The girls try different ways to escape and are constantly thrown off by the different personalities that come “into the light” during their stay. The youngest (and most entertaining) personality is Hedwig and is only 9 years old. He warns them that there is someone coming who will hurt them. Etcetera! (That’s a Hedwigism.) At this point, Kevin is getting worse, and we learn that kidnapping these girls is part of a plan hatched by several of the personalities to appease the thing that is to come.
I feel bad saying any more, because you just need to see this movie for yourself. The twist at the end is pretty cool, and the claustrophobic setting intensifies the surprises at the end.

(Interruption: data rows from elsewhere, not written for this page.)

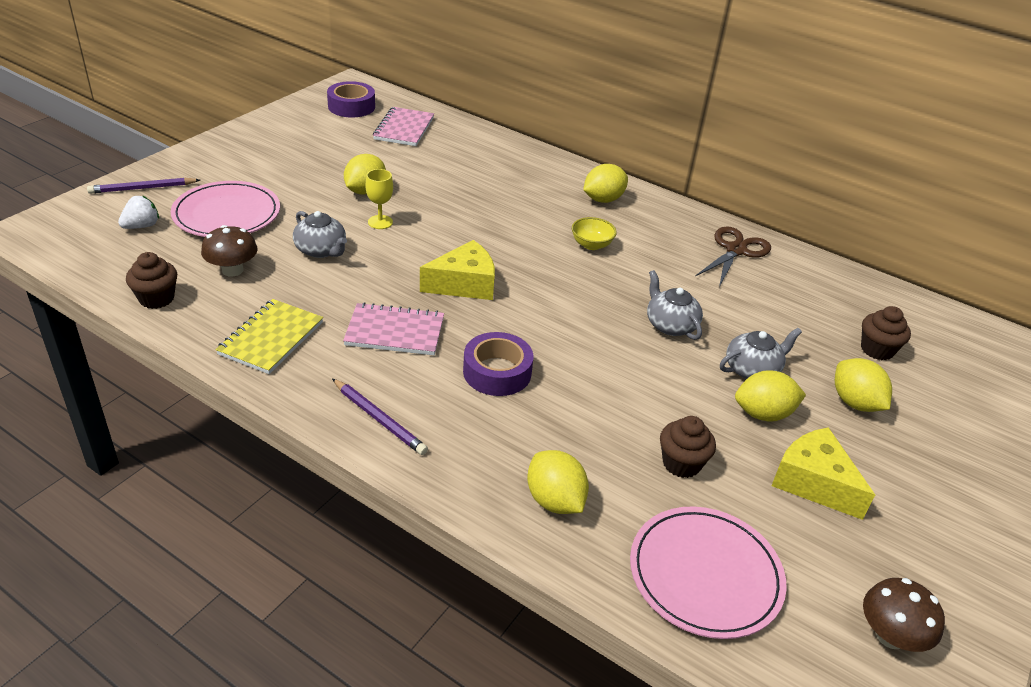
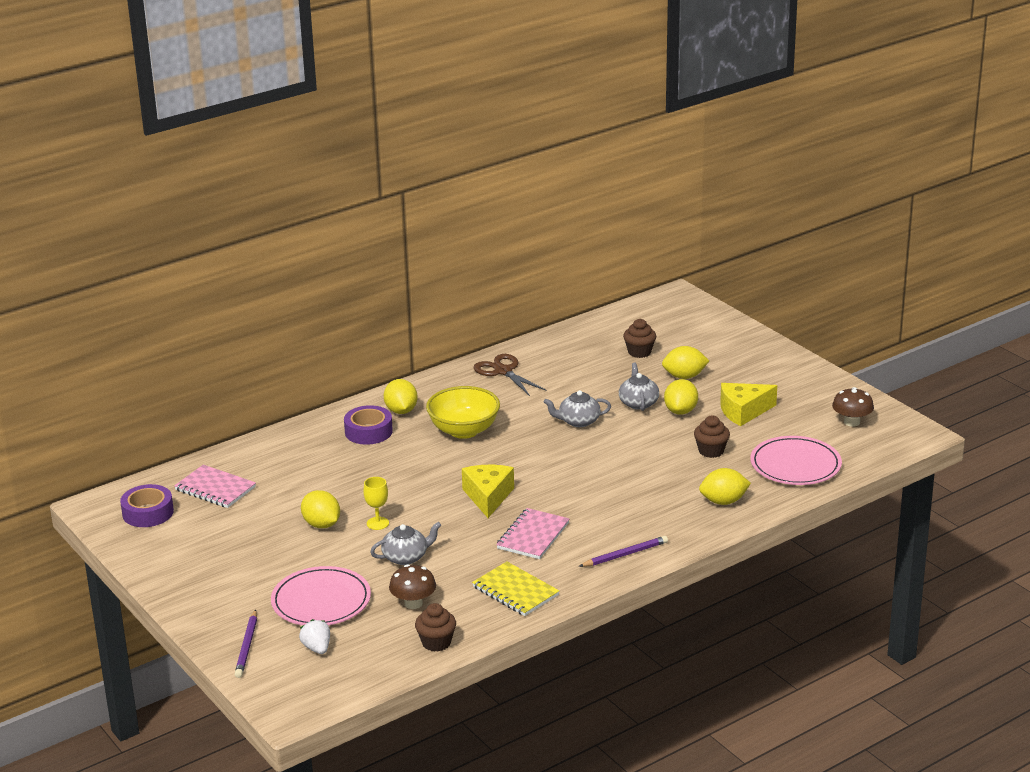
camera: 65 degrees left, 10 degrees down
(497, 372) = (597, 500): purple tape -> purple tape (368, 432)
(591, 245) = (464, 430): yellow bowl -> yellow bowl, size x1.95

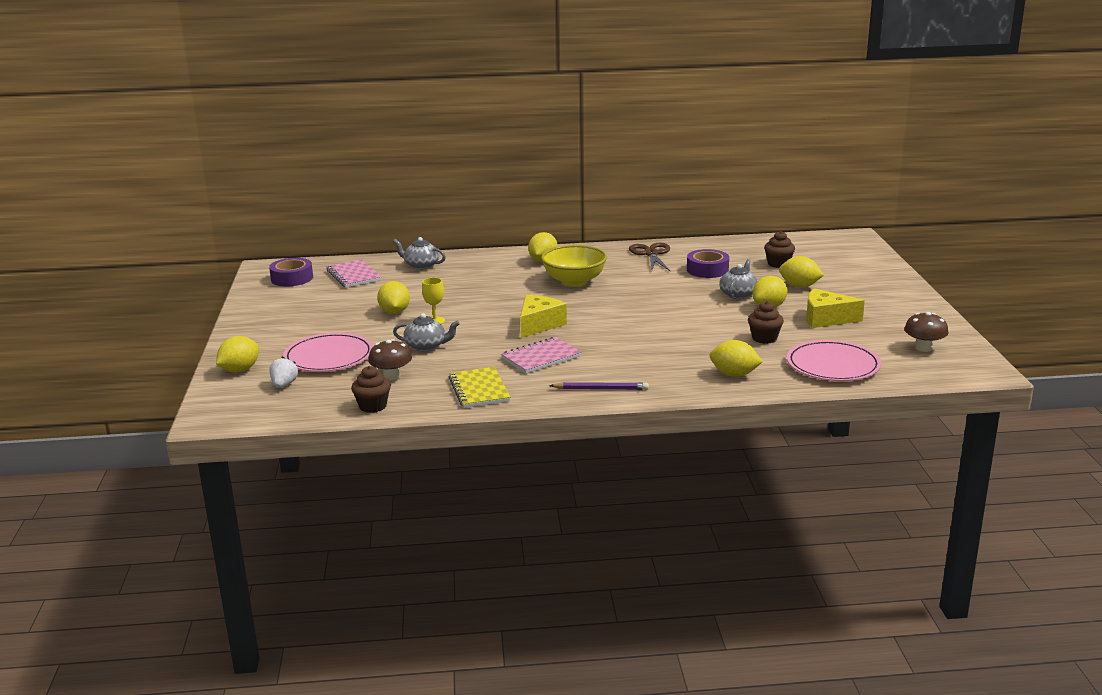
camera: 30 degrees right, 5 degrees down
(247, 646) = (240, 370): purple pencil -> yellow lemon
(368, 432) = (503, 267): purple tape -> purple tape (707, 270)
(578, 421) = (672, 295): grey teapot -> grey teapot (421, 266)

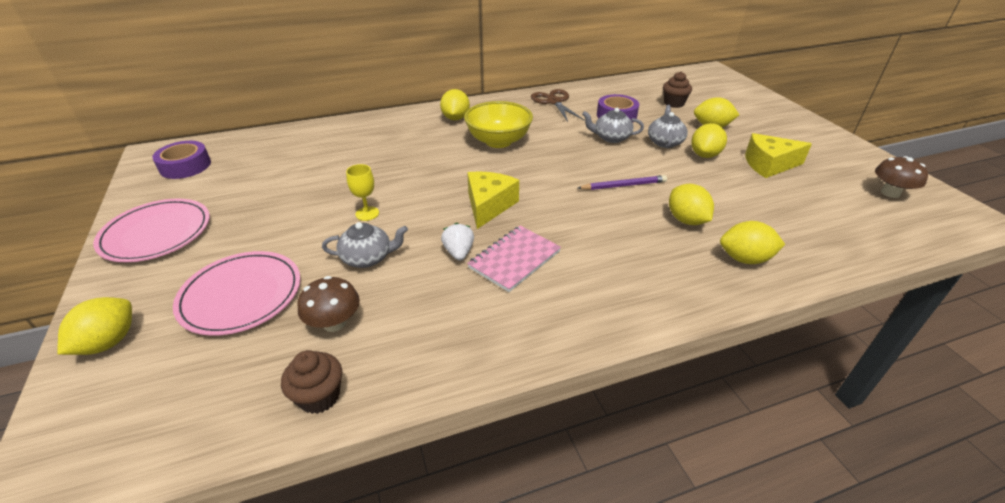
camera: 15 degrees left, 15 degrees up
(284, 385) = (177, 366): white strawberry -> white strawberry (459, 252)
(353, 275) = (258, 155): pink notebook -> none
(394, 312) = (315, 205): yellow lemon -> yellow lemon (686, 220)
(421, 266) = (331, 135): grey teapot -> grey teapot (611, 138)
(479, 390) = (460, 333): yellow notebook -> none
(601, 389) = (613, 307): purple pencil -> purple pencil (623, 185)
(764, 338) = (733, 198): brown cupcake -> none
(833, 365) = (831, 229): pink plate -> pink plate (156, 233)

McAvoy is truly brilliant, playing all the mesmerizing characters. Watching the subtle differences when he goes from one personality to the next shows what a versatile actor he really is. We watch as the personalities come out to fight for survival — sometimes cute and funny (the adorable Hedwig), sometimes super creepy and strong (Dennis and Patricia), and sometimes just really likable (Barry) — before we quickly move on to the dark and terrifying Beast.
Two of the girls are just there for filler (sorry), but Anya Taylor-Joy is fantastic as the abused and strange teen that doesn’t fit in with the other two. She is a perfect choice for this movie’s final girl. And, after seeing the flash backs of her childhood, we can’t help but root for her survival!
My only complaint was the odd little scene at the end, which only really works if you’re familiar with one of M. Night’s early movies Unbreakable. I can’t say too much here. But, after you see it, if you find yourself confused as I was, click here to see Shyamalan’s own explanation of the ending.
So, I am a serious fan of Split, the best horror film I’ve seen so far this year (ok, so it’s only January).
I have run hot and cold with M. Night Shyamalan films, and this is my favorite after ‘The Sixth Sense’. The movie kept my attention from beginning to end. Even without the blood I am used to in most horror films, I was kept scared and on the edge of my seat throughout. I loved the use of dark humor to break up some of the scenes. It worked in ‘The Visit’, and it worked here too. I also loved finding out the connection at the end that Kevin and Casey have.
I suggest you go out and see Split as soon as you can so it doesn’t get spoiled for you. Enjoy, etcetera!